State of Vermont                             Supreme Court

                                             On Appeal from
     v.                                      District Court of Vermont,
                                             Unit No. 1, Bennington Circuit

Wendell Beattie, Sr.                         March Term, 1991


Arthur J. O'Dea, J.

Theresa St. Helaire, Bennington County Deputy State's Attorney, Bennington,
  for plaintiff-appellee

David G. Reid, Public Defender, Brattleboro, for defendant-appellant


PRESENT:  Allen, C.J., Gibson, Dooley, Morse and Johnson, JJ.


     ALLEN, C.J.   Defendant appeals from his conviction of actual physical
control of a motor vehicle while under the influence of intoxicating liquor
in violation of 23 V.S.A. { 1201(a)(2).  We affirm.
     Deputy Sheriff Edward Smith testified that at 1 A.M. on April 24, 1989,
he was alerted to defendant's van parked in a grocery store parking lot by a
passing motorist, who stated that the person in the van was either asleep,
passed out, or dead.  Officer Smith approached the van, which had its engine
running.  Observing defendant slumped over the wheel, Officer Smith banged
on the door.  Defendant awoke and stepped on the gas pedal for three to five
seconds before releasing it.  When defendant rolled down the window, Officer
Smith smelled a strong odor of liquor and observed that defendant's eyes
were bloodshot and watery and his speech mumbled and confused.  Upon getting
out of the van, defendant had trouble with his balance.  Officer Smith had
defendant perform three dexterity tests, two of which he performed poorly.
A breath sample was taken at 2:12 A.M. and was analyzed as indicating a
.168 % blood-alcohol content (BAC).
     Defendant testified that he had worked until 10 P.M. on April 23
installing a heating system.  He consumed three beers between 2:30 and 9:45.
After work he returned home and then went to the store to get dinner for his
son.  Upon arriving, he lay his head on the wheel and rested his eyes
because of exhaustion. He left the car running because it was cold.  He
refuted much of the officer's testimony concerning his speech, his balance
problems, and his performance on the dexterity tests.  He denied that he was
under the influence of intoxicating liquor.
     Defendant asserts five grounds for reversal.  Because we find each to
be without merit, we affirm.
                                    I.
     Defendant's arrest by Windham County Deputy Sheriff Smith occurred in
the Town of Winhall, located in Bennington County.  Defendant filed a motion
to dismiss below on the basis that Deputy Sheriff Smith did not have
jurisdiction to make the out-of-county arrest.  The court held that Deputy
Sheriff Smith had statewide jurisdiction, and defendant contests this
holding on appeal.
     The statutory provisions granting statewide jurisdiction to law
enforcement officers were enacted by 1987, No. 122 (Adj.
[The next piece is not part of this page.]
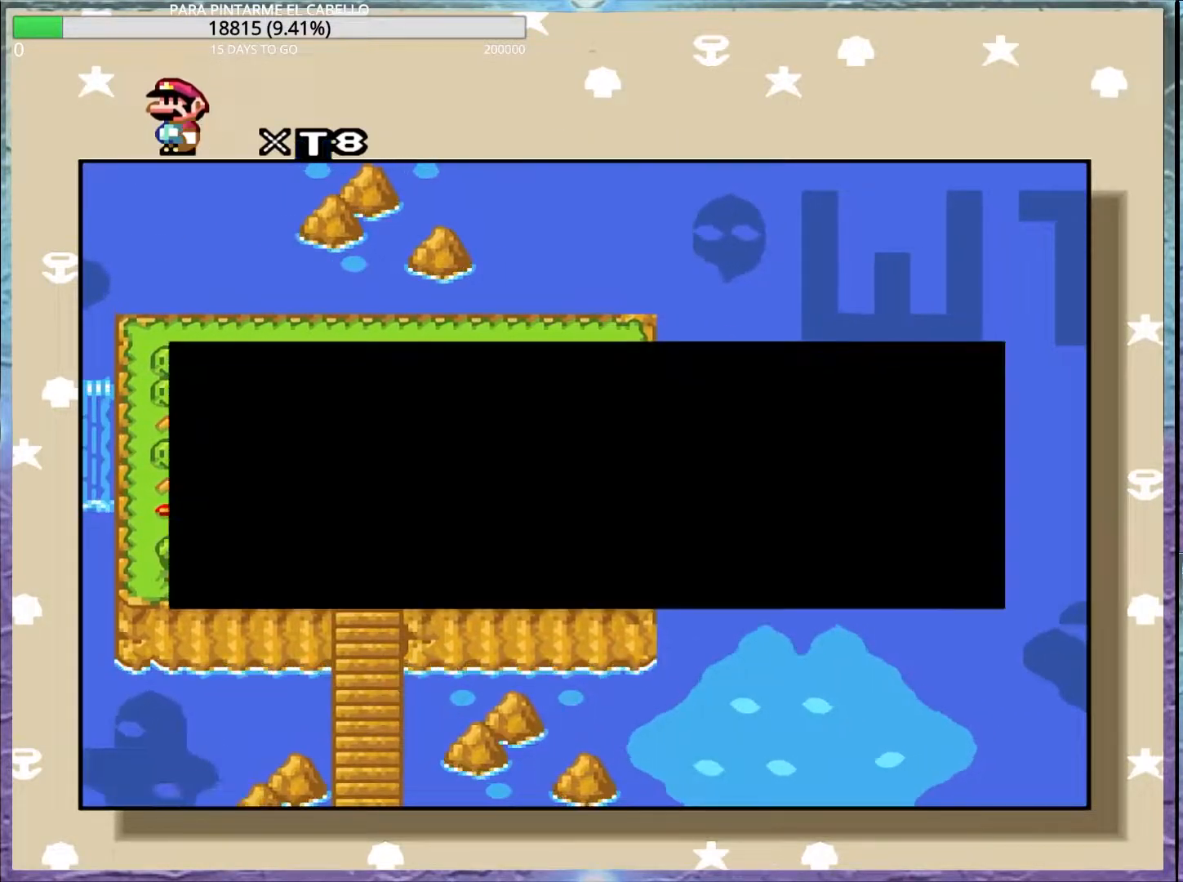
{"buttons": [], "events": [[17, "B", "up"], [133, "B", "down"], [250, "B", "up"], [333, "B", "down"], [467, "B", "up"]]}
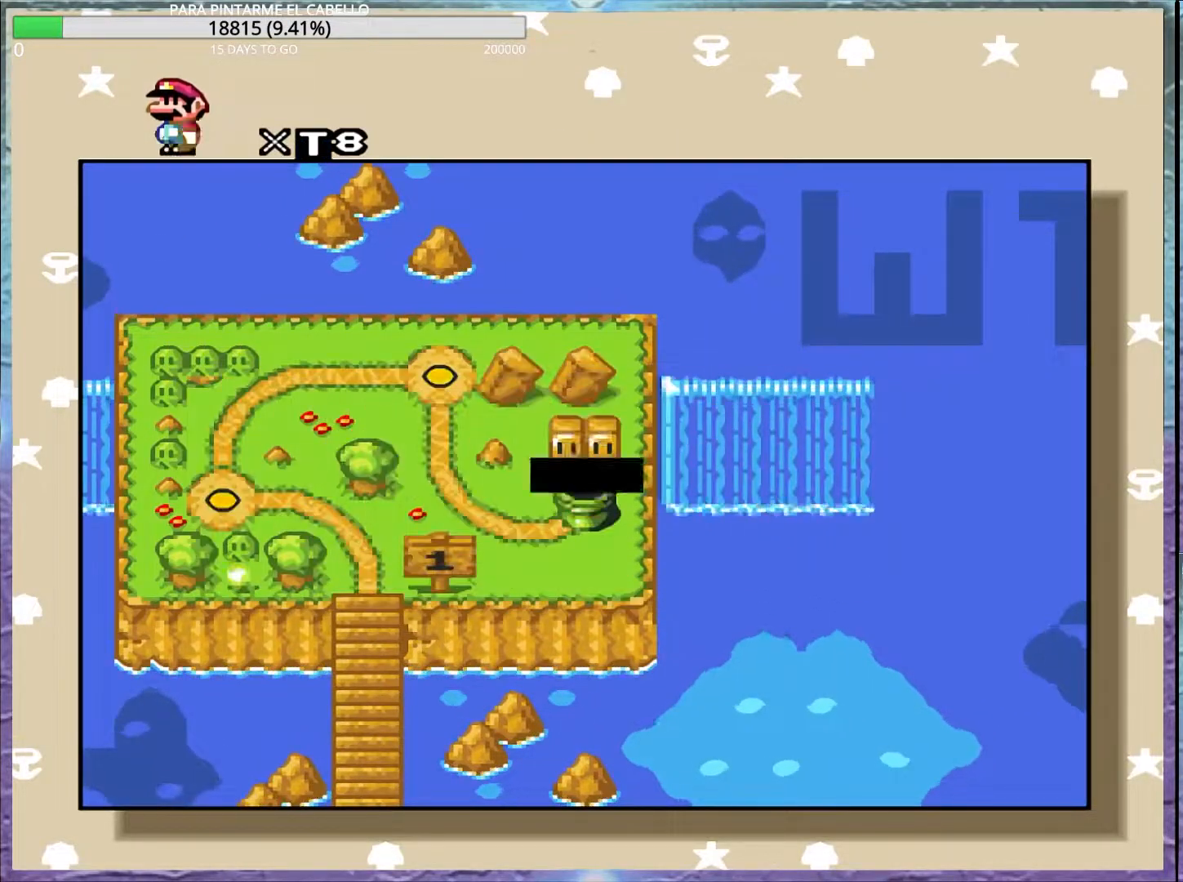
{"buttons": [], "events": [[33, "B", "down"], [133, "B", "up"], [217, "B", "down"], [300, "B", "up"]]}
Sess.). (FN1) Section 1
of the Act added 24 V.S.A. { 307(c), which reads:  "The powers of deputy
sheriffs and special deputy sheriffs with respect to criminal matters and
the enforcement of the law may be exercised statewide."  Section 2 of the
Act added 24 V.S.A. { 312, entitled "Jurisdiction of sheriffs," which
provides:
           (a) Subject to subsection (b) of this section, the
         powers of sheriffs with respect to criminal matters and
         the enforcement of the law may be exercised statewide.

           (b) A sheriff may exercise law enforcement powers
         statewide only if the sheriff has completed the training
         requirements established for full-time law enforcement
         officers under section 2358 of Title 20.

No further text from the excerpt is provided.